College basketball might be viewed as a stepping stone to the NBA for many, but after a taste of the professional ranks, Mike Montgomery might be interested in going back to school.
The second-year Golden State Warriors coach is right in the middle of a four-year, $10 million deal with the Oakland-based NBA franchise, but it's been a bumpy ride for the 26-year college coaching veteran. The Warriors are 58-80 since Montgomery took over, including a 24-32 mark this season. Losers of four straight and seven of its last ten, Golden State currently has the fourth-worst record in the Western Conference, four games out of the eighth and final playoff spot.
According to CBS Sportsline.com's Gregg Doyel, Montgomery has put out some feelers about the IU coaching vacancy, letting it be known that if Indiana is interested in him, he very well might be interested in IU. While the 59-year-old coach would be lucky to earn ½ of what he's currently making at the NBA level, it's a safe assumption that he's well aware of the college pay scale.
While his NBA record is nothing to celebrate, his college track record is among the best in the business. He is a two-time National Coach of the Year (2000, 2004) who owns a 544-247 record as a Division I head coach. After spending eight years at Montana (151-80, 1979-86), Montgomery became one of the most successful college coaches during the 1990s and early 2000s at Stanford. During his 18-year run with the Cardinal (1986-2004) he went 393-167 and earned 16 trips to the postseason (12 NCAA Tournament invitations, four NITs). During his final 10 seasons at the Pac-10 school he won at least 20 games each season and earned NCAA invites each season, highlighted by a trip to the 1998 Final Four. He won at least 30 games in three of his final seven seasons, including a 30-2 mark in 2004 when the Cardinal started the year 26-0.
Despite having to deal with the higher academic admission standards at Stanford, Montgomery was still able to lure top talent to the Palo Alto, Cal., campus and/or develop it once the players got there. He wound up having eight players go on to be first-round draft picks from 1986-2004, including Curtis Borchardt, Jarron Collins, Jason Collins, Adam Keefe, Brevin Knight, Todd Lichti, Mark Madsen and Casey Jacobsen. By way of comparison, Indiana had six first-round NBA draft picks during that same time span – Calbert Cheaney and Greg Graham (1993), Alan Henderson (1995), Brian Evans (1996), Kirk Haston (2001) and Jared Jeffries (2002).
A native of Long Beach, Cal., Montgomery is a 1968 graduate of Cal State Long Beach.
What Makes Him a Viable Candidate: Indications are that he's very interested in the job, and his college resume is pretty much impeccable. He took over a Stanford program that had won 41 percent of its games in the previous decade before his arrival, including only one winning season. But with Montgomery at the program's helm, Stanford won better than 70 percent of its games from 1986-2004, including 17 out of 18 winning seasons. His third Stanford team (1989) earned the school's first NCAA invitation since 1942, and Montgomery's teams went to the tournament 12 times overall. He won four Pac-10 Coach of the Year awards and captured the Pac-10 regular season title three times. All of this came at a school without some of the built-in advantages that Indiana does.
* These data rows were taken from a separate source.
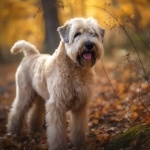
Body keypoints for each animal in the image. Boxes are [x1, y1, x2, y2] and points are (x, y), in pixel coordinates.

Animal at [7, 17, 105, 149]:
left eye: (93, 33)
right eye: (77, 34)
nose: (89, 45)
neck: (75, 69)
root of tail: (31, 54)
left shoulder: (81, 105)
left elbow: (79, 128)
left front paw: (79, 144)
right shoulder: (56, 105)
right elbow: (57, 132)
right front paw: (59, 146)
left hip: (41, 97)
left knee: (35, 113)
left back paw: (34, 129)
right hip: (25, 95)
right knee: (16, 112)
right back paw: (12, 132)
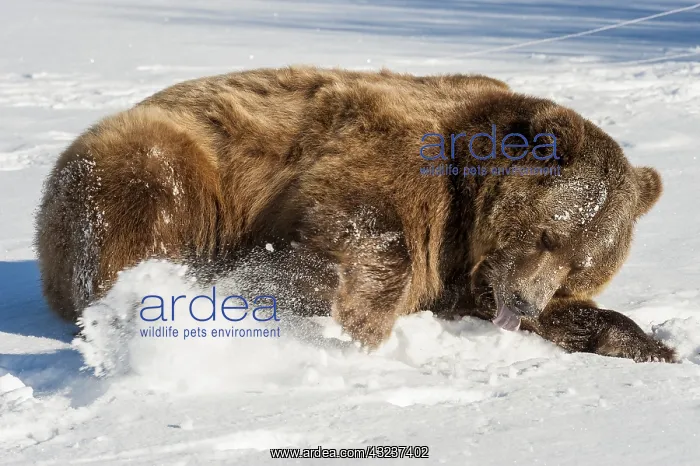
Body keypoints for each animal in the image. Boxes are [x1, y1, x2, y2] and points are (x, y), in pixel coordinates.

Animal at [35, 66, 675, 362]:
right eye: (545, 233)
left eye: (581, 263)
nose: (525, 303)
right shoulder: (388, 156)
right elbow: (368, 232)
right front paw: (341, 321)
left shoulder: (468, 272)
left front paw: (650, 343)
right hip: (165, 158)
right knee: (146, 205)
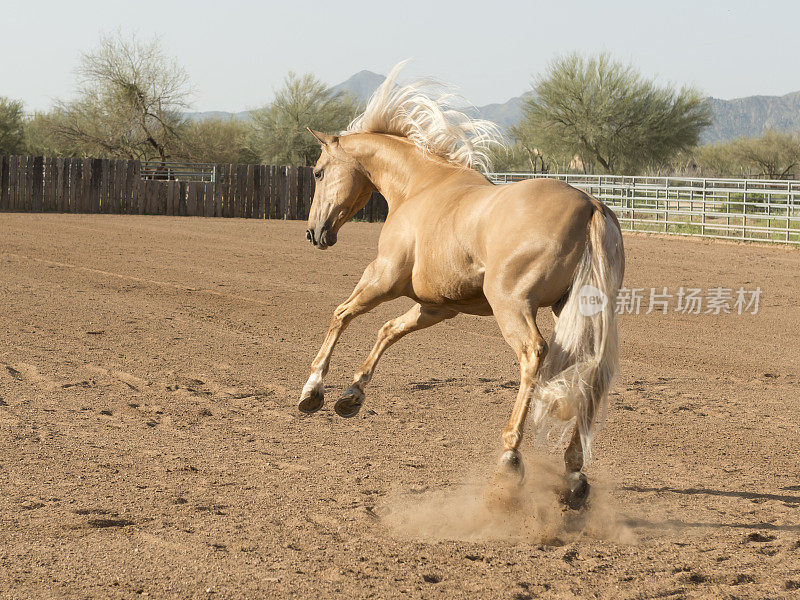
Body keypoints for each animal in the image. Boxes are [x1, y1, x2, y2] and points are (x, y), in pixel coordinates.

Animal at [296, 63, 620, 508]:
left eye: (318, 171)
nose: (314, 232)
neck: (421, 186)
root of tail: (590, 205)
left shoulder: (382, 277)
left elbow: (342, 315)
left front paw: (312, 391)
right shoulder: (437, 306)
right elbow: (388, 331)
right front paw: (351, 397)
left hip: (511, 304)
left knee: (533, 354)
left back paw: (510, 456)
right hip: (578, 310)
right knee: (594, 372)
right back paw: (573, 472)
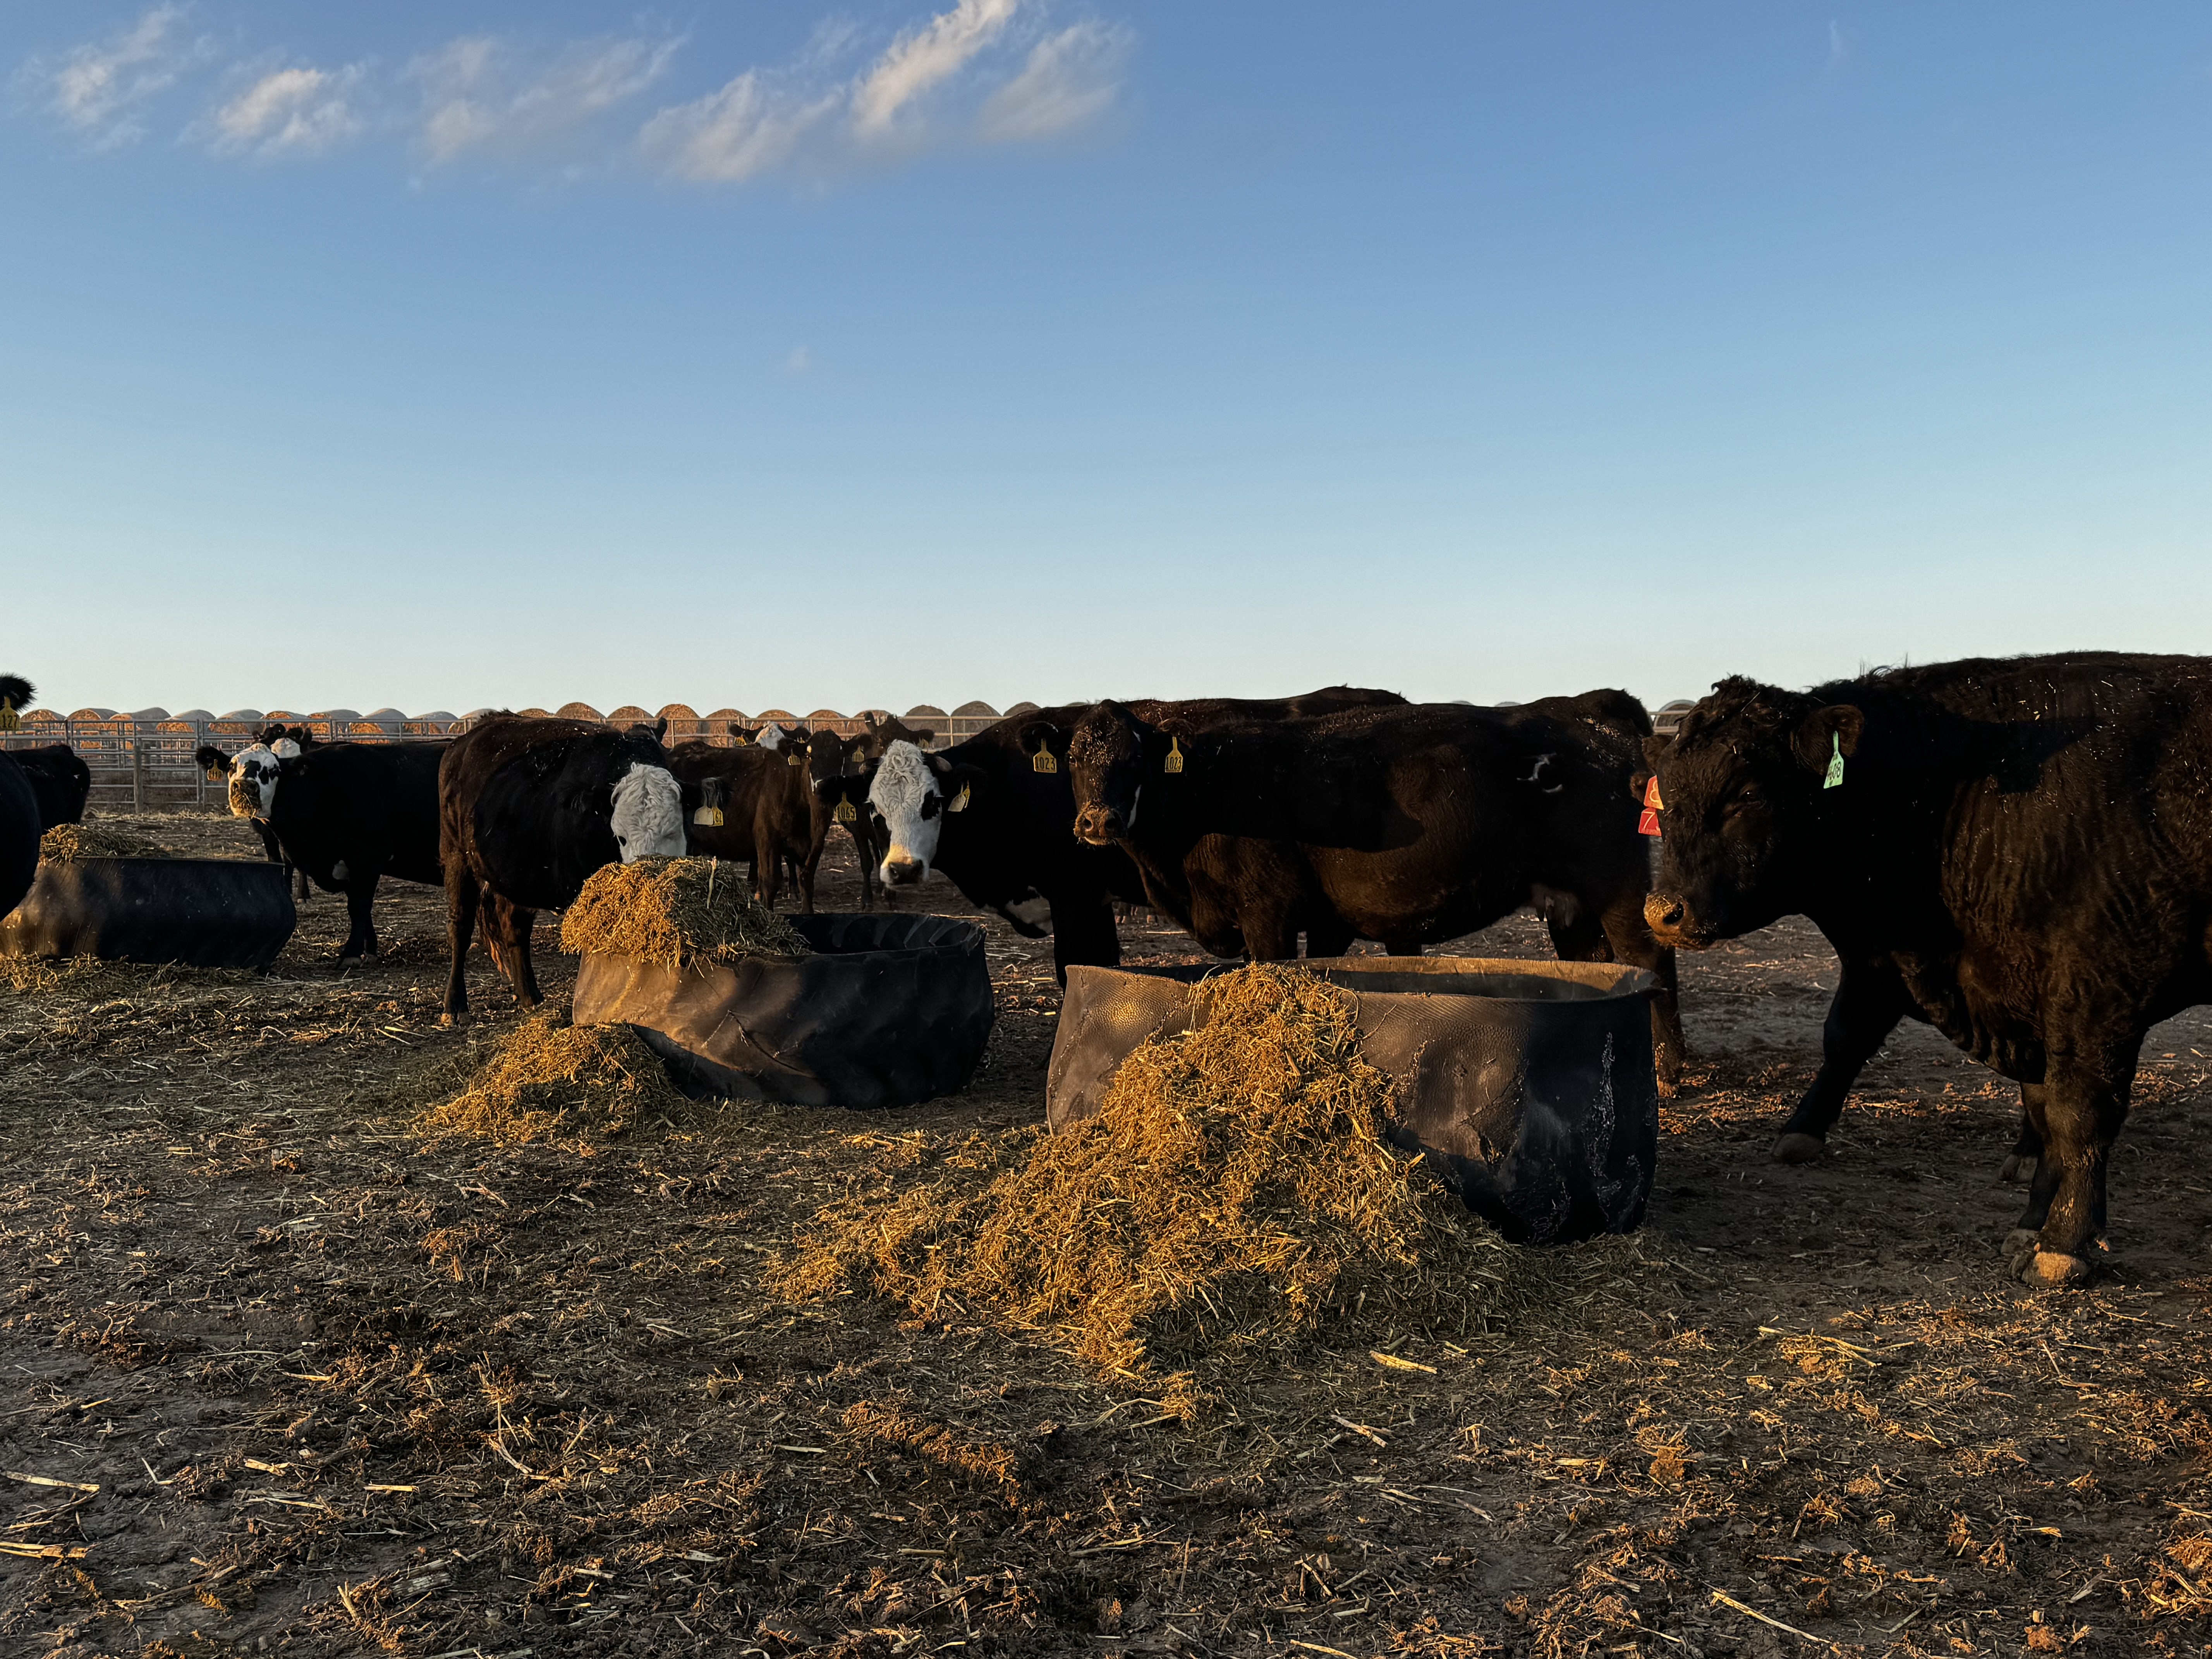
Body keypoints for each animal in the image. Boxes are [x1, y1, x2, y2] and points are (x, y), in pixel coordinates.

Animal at [200, 738, 453, 960]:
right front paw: (369, 949)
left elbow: (359, 905)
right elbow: (360, 907)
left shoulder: (369, 856)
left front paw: (351, 954)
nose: (244, 787)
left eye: (274, 770)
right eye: (232, 766)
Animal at [1066, 690, 1672, 1092]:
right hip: (1572, 905)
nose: (1097, 820)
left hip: (1617, 886)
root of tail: (1587, 708)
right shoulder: (1324, 918)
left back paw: (1667, 1068)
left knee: (1650, 959)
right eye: (1073, 759)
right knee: (1597, 963)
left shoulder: (1268, 911)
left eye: (1133, 758)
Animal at [1645, 654, 2212, 1291]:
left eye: (1746, 793)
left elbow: (2079, 1114)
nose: (1663, 910)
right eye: (1664, 800)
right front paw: (2033, 1222)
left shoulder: (2098, 993)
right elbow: (1851, 1039)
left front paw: (2064, 1243)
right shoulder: (1931, 974)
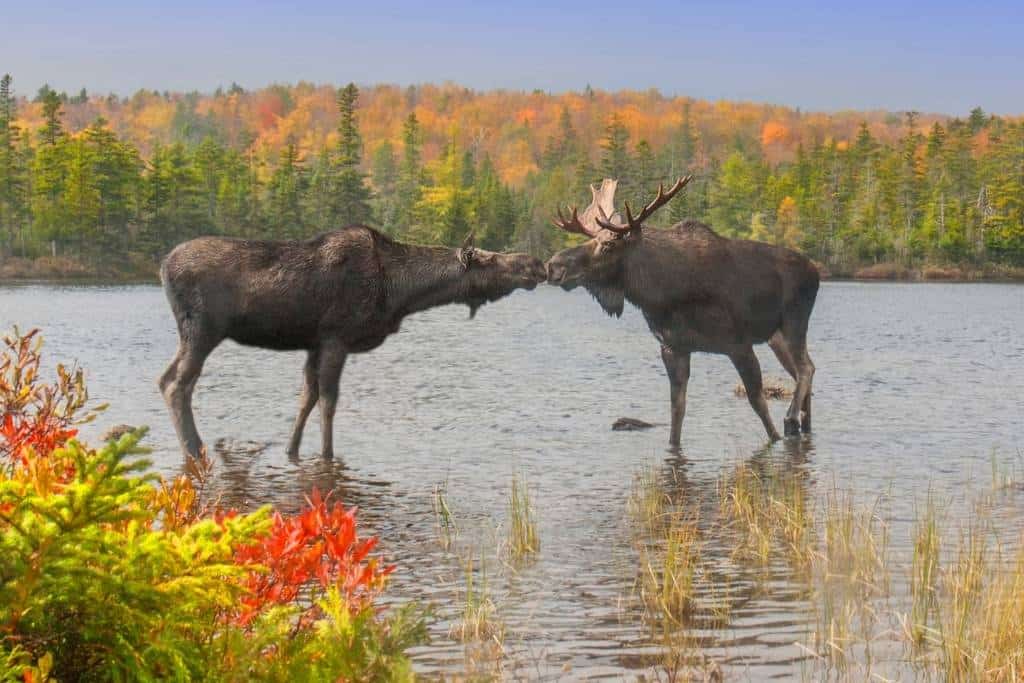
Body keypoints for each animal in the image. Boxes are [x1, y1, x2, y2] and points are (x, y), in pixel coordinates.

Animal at [158, 225, 544, 458]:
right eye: (489, 258)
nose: (537, 264)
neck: (400, 290)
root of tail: (162, 266)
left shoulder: (314, 344)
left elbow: (306, 398)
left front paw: (291, 450)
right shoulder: (336, 338)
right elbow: (329, 401)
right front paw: (328, 454)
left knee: (166, 379)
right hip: (203, 330)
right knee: (177, 384)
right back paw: (194, 448)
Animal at [548, 178, 819, 444]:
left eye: (607, 246)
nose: (553, 266)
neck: (661, 294)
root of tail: (815, 271)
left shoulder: (738, 344)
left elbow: (759, 404)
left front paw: (776, 434)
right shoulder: (673, 347)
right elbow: (677, 410)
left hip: (794, 322)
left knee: (806, 368)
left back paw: (791, 418)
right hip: (775, 338)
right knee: (803, 370)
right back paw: (804, 423)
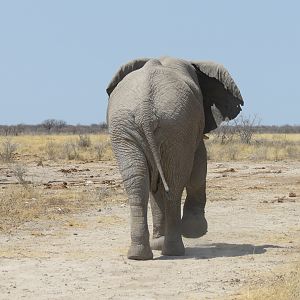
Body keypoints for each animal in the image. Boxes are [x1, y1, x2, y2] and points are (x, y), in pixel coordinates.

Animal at [106, 56, 243, 260]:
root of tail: (145, 111)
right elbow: (199, 165)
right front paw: (195, 231)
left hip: (130, 128)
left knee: (140, 183)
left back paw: (140, 255)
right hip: (173, 126)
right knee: (174, 182)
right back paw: (173, 250)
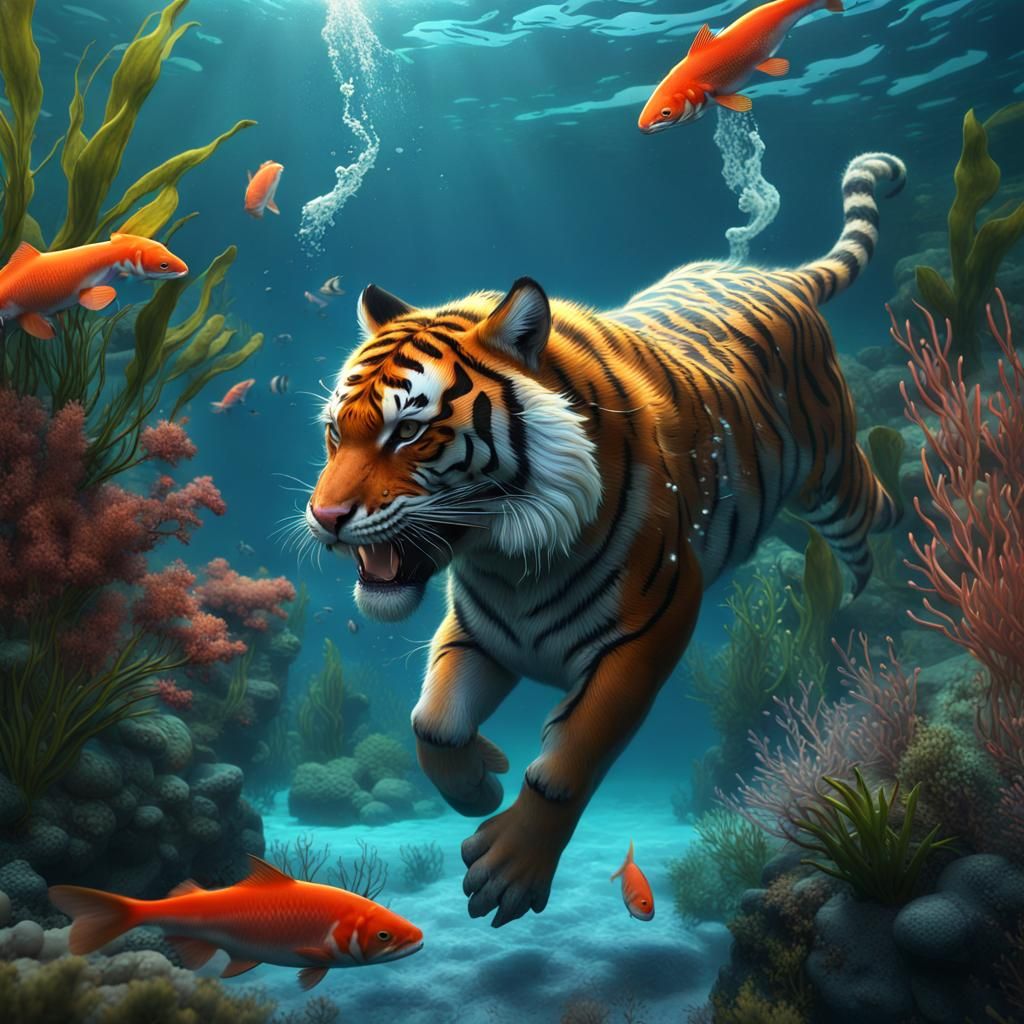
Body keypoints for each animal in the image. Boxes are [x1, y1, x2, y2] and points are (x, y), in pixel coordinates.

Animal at [305, 152, 905, 928]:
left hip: (831, 480)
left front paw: (509, 868)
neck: (506, 558)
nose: (323, 517)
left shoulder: (648, 635)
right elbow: (431, 722)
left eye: (407, 430)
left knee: (875, 513)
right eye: (334, 431)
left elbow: (567, 763)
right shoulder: (477, 630)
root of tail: (777, 275)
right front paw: (479, 784)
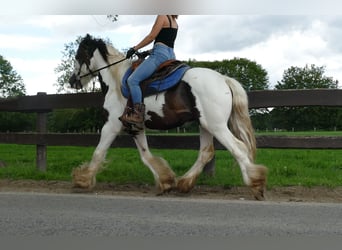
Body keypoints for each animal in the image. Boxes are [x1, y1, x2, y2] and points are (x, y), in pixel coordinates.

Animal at [69, 34, 268, 200]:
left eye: (78, 56)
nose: (72, 81)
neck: (117, 82)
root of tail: (224, 79)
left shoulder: (111, 125)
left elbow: (98, 152)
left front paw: (82, 180)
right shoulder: (135, 127)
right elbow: (145, 155)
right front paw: (165, 181)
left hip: (216, 125)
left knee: (238, 148)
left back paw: (256, 183)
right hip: (205, 125)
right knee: (206, 152)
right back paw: (184, 183)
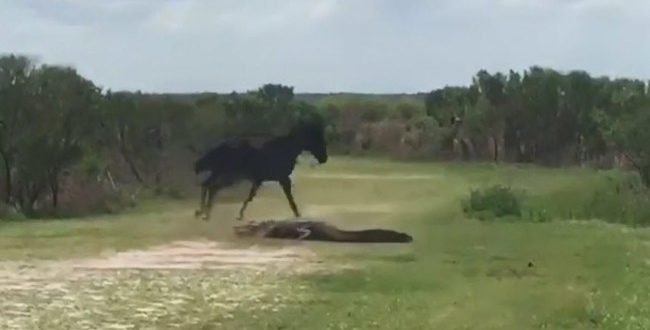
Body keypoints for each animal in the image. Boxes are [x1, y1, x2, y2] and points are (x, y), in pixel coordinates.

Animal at [191, 120, 324, 220]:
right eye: (316, 138)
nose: (324, 158)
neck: (286, 149)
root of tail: (220, 148)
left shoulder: (260, 179)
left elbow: (250, 196)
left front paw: (240, 215)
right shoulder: (283, 178)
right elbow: (289, 198)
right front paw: (298, 215)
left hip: (223, 175)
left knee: (209, 186)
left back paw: (203, 212)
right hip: (229, 176)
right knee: (211, 187)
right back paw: (204, 213)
He also has an assistant coach on his Golden State Warrior staff that would be an intriguing addition to Bloomington as well. Former IU player Keith Smart, best known for his game-winning baseline jump shot in the 1987 NCAA Championship game against Syracuse, has been an assistant at Golden State for three years, including the last two with Montgomery. Not only can Smart speak to the potential of the IU job to Montgomery, he'd also be a logical choice to be a part of the staff as well.
What Makes Him a Longshot: He is 59 years old, so it might be a stretch to think that he'll still be coaching in 10 years. He is also a lifelong West Coast guy – he was born and raised in California, coached in California and Montana, and then went on to be a pro coach in California as well. His Midwest ties are nonexistent, let alone any connections to the state of Indiana. Based on the hires IU Athletics Director Rick Greenspan has made to date, picking someone with so little connection to the program or state would be a break with his past.
HoosierNation.com's Take: If Montgomery is in fact interested in returning to the college game, AND he can convince Greenspan that he's interested in coaching for another 8-10 years, he makes a lot of sense as the Hoosiers' next coach. His Stanford teams were always known for their stingy defense and unselfish play, and they had a great deal of success even when they were at a bit of competitive disadvantage from a recruiting standpoint due to the school's rigorous academics requirements. Those challenges at Stanford, though, suggest Montgomery has a keen eye for talent as well as an ability to develop players once they arrive on campus. While he is virtually a lifelong California resident, Montgomery doesn't have the ties to the state that he once did now that his two children are grown up. His son is out of college, while his daughter will be a senior at USC in the fall.